Bunca yolsuzluğa, bunca hırsızlığa, bunca hukuksuzluğa, bunca kanunsuzluğa ve bunca ihanete rağmen, bunca yalana dümene rağmen, bu iktidar 15 yıldan bu yana neden yıkılmadı?
Şundan:
1- Getiren (ABD) henüz ipini kesince çekmedi. Kullanmaya devam ediyor hâlâ. Tabiî bu da hizmete devam ediyor.
Son zamanlarda, ihanet hizmetine devam etmenin, kendisini bitirişe götürdüğünü gördüğü için biraz ayak sürüyor olsa da…
2- Bugüne dek, sahici bir muhalefetle karşılaşmadı hiç.

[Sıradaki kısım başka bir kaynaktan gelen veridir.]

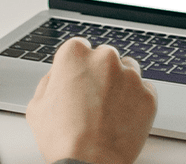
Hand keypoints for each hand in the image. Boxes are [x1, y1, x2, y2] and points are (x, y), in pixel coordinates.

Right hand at [26, 37, 157, 163]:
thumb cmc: (61, 139)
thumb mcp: (37, 106)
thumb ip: (49, 81)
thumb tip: (58, 76)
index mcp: (75, 54)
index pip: (80, 47)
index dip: (78, 66)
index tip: (79, 78)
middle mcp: (105, 57)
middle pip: (105, 56)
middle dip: (100, 73)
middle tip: (93, 98)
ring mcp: (130, 75)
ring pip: (128, 70)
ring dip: (121, 82)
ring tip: (109, 109)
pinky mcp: (148, 94)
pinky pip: (144, 90)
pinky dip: (136, 100)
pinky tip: (123, 117)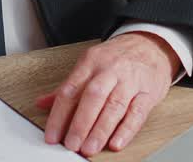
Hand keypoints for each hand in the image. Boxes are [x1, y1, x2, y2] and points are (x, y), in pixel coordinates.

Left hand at [36, 32, 177, 156]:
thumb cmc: (117, 58)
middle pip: (93, 97)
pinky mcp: (148, 92)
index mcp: (90, 62)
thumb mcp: (89, 64)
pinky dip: (126, 129)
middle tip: (72, 144)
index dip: (59, 115)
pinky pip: (137, 112)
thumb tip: (42, 103)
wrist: (150, 44)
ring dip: (101, 130)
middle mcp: (110, 70)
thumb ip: (68, 87)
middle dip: (80, 123)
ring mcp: (130, 81)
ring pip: (114, 106)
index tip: (52, 136)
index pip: (70, 90)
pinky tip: (116, 142)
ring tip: (90, 148)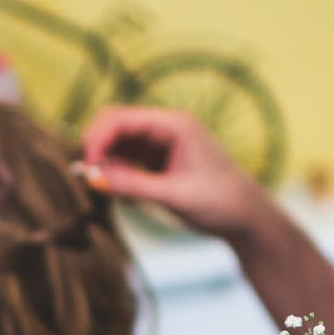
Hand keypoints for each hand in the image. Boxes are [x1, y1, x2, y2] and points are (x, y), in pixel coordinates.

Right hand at [80, 107, 268, 239]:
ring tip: (107, 185)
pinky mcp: (159, 158)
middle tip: (89, 175)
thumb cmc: (219, 202)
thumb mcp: (173, 196)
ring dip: (106, 158)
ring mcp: (161, 141)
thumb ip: (132, 186)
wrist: (245, 216)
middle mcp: (166, 126)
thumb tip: (93, 179)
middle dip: (97, 145)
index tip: (88, 166)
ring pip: (118, 139)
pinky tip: (119, 187)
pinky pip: (127, 156)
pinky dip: (117, 169)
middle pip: (115, 122)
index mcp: (174, 124)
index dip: (98, 138)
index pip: (121, 118)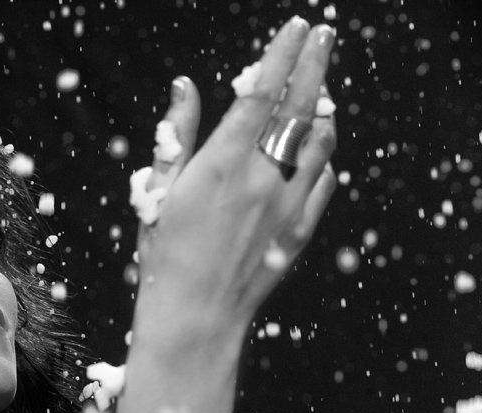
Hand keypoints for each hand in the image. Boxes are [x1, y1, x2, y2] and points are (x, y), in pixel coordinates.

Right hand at [138, 17, 337, 333]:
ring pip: (319, 140)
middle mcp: (261, 176)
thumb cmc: (165, 254)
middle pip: (299, 105)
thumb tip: (184, 86)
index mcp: (221, 163)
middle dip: (314, 63)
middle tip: (323, 34)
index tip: (293, 26)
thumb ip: (177, 135)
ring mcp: (287, 203)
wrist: (195, 315)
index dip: (279, 55)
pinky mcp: (300, 229)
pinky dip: (323, 156)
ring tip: (321, 89)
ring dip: (322, 108)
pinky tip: (316, 149)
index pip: (260, 93)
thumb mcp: (158, 192)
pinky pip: (323, 180)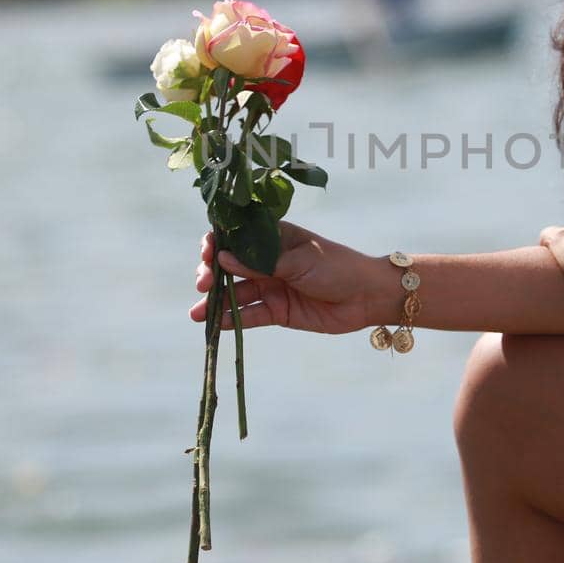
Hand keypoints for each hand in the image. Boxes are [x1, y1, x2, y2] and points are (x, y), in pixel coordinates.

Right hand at [190, 222, 398, 334]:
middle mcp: (269, 261)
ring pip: (236, 293)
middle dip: (212, 274)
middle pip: (231, 266)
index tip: (207, 252)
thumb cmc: (337, 267)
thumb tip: (223, 259)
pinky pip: (250, 315)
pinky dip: (231, 320)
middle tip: (204, 283)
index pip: (238, 237)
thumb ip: (261, 263)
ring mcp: (272, 286)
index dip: (218, 243)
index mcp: (275, 238)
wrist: (366, 297)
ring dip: (215, 302)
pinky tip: (214, 325)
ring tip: (197, 313)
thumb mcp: (299, 261)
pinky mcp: (278, 311)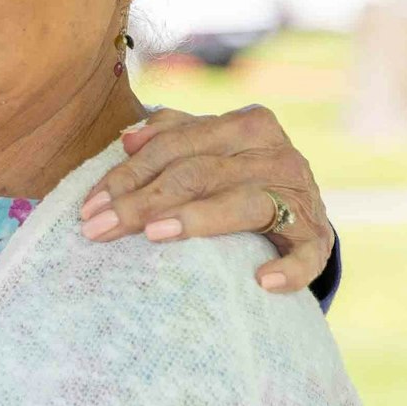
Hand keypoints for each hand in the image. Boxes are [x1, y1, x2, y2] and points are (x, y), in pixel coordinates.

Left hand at [77, 106, 335, 293]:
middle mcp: (276, 154)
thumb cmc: (238, 177)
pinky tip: (262, 281)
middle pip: (197, 174)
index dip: (126, 175)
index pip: (174, 146)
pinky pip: (307, 254)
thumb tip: (126, 139)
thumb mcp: (208, 149)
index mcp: (246, 125)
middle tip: (100, 229)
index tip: (88, 206)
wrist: (304, 213)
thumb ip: (170, 136)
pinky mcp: (318, 237)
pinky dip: (289, 268)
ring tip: (156, 235)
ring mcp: (301, 195)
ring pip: (244, 203)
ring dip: (198, 220)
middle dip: (142, 202)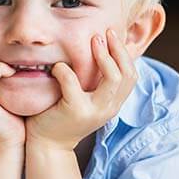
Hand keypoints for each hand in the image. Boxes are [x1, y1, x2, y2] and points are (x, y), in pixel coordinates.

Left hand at [26, 28, 137, 151]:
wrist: (47, 145)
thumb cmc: (63, 115)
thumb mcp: (85, 98)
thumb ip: (94, 82)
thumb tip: (100, 48)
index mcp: (113, 103)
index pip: (132, 75)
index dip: (124, 53)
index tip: (112, 35)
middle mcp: (109, 108)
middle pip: (127, 75)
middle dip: (117, 50)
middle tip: (103, 34)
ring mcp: (95, 111)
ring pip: (113, 79)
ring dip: (103, 56)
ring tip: (92, 41)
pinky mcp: (75, 111)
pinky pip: (73, 83)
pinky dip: (65, 70)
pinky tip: (57, 66)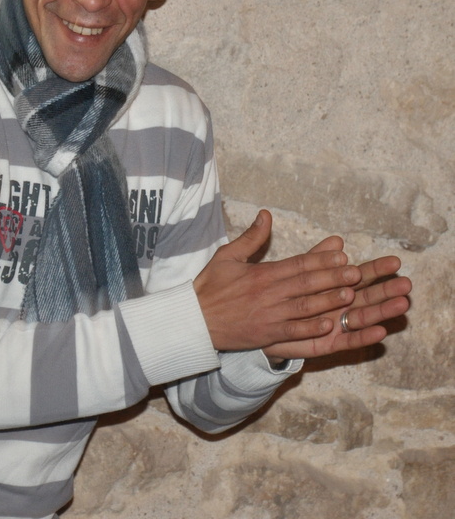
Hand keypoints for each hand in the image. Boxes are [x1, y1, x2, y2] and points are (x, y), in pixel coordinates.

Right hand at [194, 210, 360, 350]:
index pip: (297, 264)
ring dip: (328, 301)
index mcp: (261, 273)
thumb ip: (251, 237)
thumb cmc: (210, 286)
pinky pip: (294, 332)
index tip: (341, 254)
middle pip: (306, 284)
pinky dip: (311, 329)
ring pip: (304, 307)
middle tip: (356, 273)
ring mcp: (269, 316)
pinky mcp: (266, 335)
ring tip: (350, 295)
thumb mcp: (227, 255)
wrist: (194, 320)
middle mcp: (268, 294)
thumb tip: (266, 214)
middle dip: (332, 278)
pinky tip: (329, 325)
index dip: (321, 259)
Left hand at [263, 254, 411, 360]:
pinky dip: (362, 337)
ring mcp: (335, 326)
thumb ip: (314, 257)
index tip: (395, 262)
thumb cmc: (279, 295)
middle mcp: (339, 306)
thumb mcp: (294, 273)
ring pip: (361, 318)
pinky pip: (346, 341)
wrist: (259, 323)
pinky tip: (380, 331)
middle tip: (407, 283)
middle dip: (386, 290)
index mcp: (333, 286)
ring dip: (381, 312)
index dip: (376, 269)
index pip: (359, 275)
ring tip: (402, 304)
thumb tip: (336, 240)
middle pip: (367, 296)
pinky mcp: (326, 344)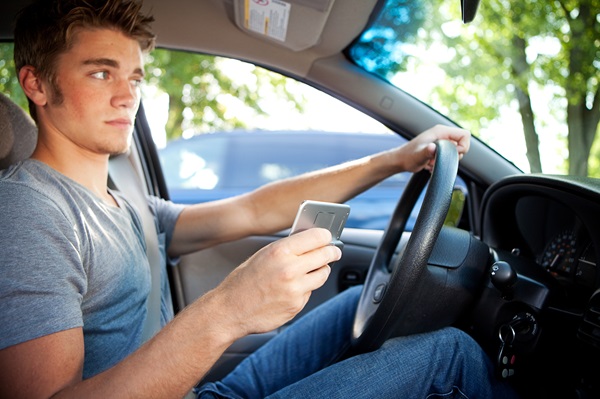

Yani hiç muhalefeti olmadı.
Meclisteki muhalefet görünümünde olan diğer Amerikancı Üçlü mü?
Onlar rol gereği muhalefet. Çakma muhalefet ya da çanak muhalefet…
Zaten 2002 öncesinden bu yana projenin içinde olanMHP’nin, AKP’giller’in en büyük destekçisi olduğu artık ayan beyan meydana çıkmış bulunmaktadır. Kaçak Saraylı Reis’in bir numaralı yardımcısı hep Kontrgerilla’nın faşist partisi MHP’nin Arka Bahçelisi olmuştur.
Amerikancı Burjuva Kürt Hareketi PKK’nin legal alandaki temsilcisi HDP ise, en kritik aşamalarında AKP’ye cansuyu taşımış ve onun iktidardan tekerlenmesini önlemiştir. Zaten bunu İmralı görüşmelerinde Abdullah Öcalan da kesin bir dille itiraf etmiştir.
Ne demiştir?
“AKP’ye iktidarı altın tepsi içinde sunduk… Gezi’de devriliyordu, biz kurtardık. 17-25 Aralık’ta devriliyordu, biz kurtardık.”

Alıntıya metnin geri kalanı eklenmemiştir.